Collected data
========
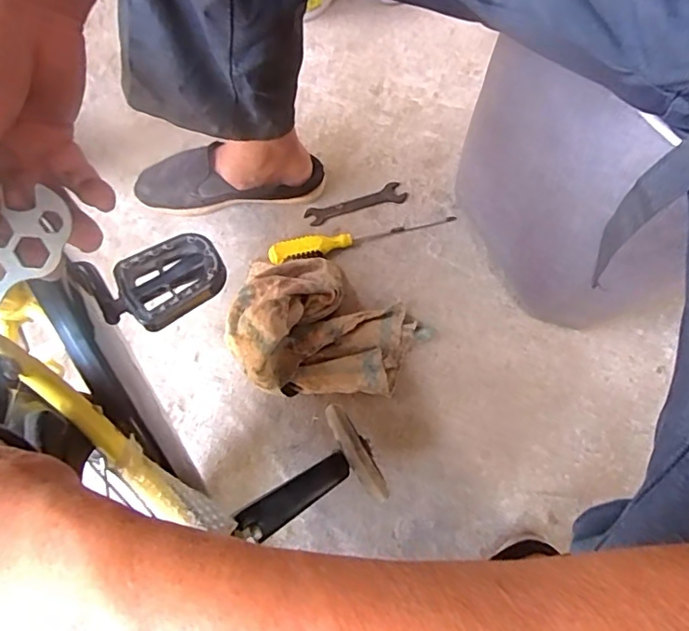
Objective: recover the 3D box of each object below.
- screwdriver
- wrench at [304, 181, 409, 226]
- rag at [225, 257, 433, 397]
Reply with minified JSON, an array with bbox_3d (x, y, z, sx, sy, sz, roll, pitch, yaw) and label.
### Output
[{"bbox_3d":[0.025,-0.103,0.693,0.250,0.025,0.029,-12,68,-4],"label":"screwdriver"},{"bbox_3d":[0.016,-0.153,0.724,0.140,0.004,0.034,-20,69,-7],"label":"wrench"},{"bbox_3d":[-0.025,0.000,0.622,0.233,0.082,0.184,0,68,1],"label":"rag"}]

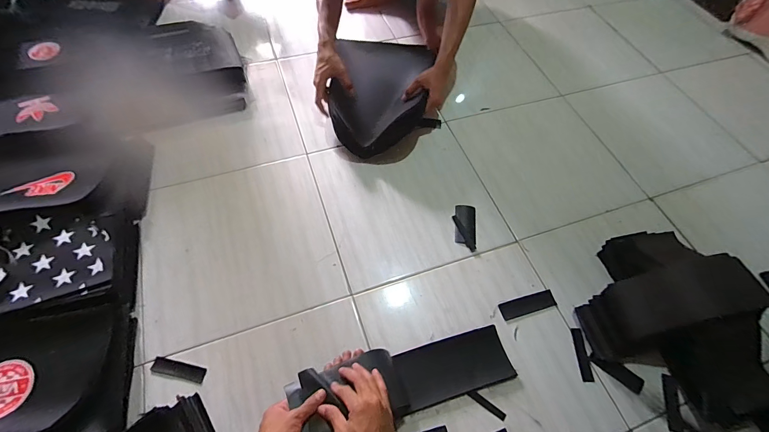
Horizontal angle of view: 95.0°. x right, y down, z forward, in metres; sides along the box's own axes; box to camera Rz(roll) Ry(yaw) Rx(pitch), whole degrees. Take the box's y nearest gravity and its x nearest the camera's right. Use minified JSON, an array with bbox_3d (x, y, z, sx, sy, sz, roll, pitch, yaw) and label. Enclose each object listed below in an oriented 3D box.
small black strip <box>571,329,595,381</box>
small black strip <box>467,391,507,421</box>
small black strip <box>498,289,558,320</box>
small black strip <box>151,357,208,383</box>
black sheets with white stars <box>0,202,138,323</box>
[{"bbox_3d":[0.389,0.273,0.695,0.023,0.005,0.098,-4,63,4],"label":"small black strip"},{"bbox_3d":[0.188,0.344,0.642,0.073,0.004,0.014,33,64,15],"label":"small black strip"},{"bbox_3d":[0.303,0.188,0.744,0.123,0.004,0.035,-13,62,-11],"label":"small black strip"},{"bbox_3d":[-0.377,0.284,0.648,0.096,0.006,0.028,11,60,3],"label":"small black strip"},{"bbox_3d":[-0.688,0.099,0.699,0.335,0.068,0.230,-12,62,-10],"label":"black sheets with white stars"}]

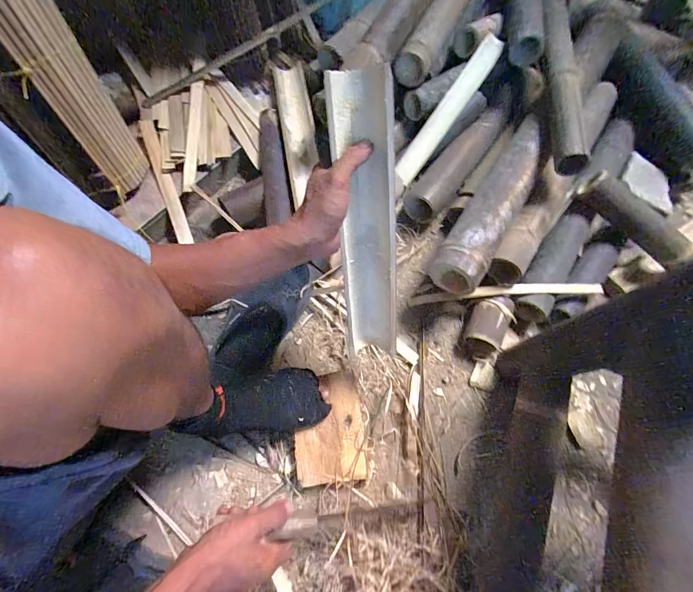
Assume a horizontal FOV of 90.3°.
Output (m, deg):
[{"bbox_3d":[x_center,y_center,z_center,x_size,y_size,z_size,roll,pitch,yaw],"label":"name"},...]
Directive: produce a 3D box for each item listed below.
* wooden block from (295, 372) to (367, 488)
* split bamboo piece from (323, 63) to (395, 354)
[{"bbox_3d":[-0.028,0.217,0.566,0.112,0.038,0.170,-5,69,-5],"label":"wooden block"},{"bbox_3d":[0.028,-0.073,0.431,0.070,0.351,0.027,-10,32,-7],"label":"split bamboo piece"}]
========
TASK GOAL
Give only the number of lines in the records that include the word "JSON".

OUTPUT BELOW
2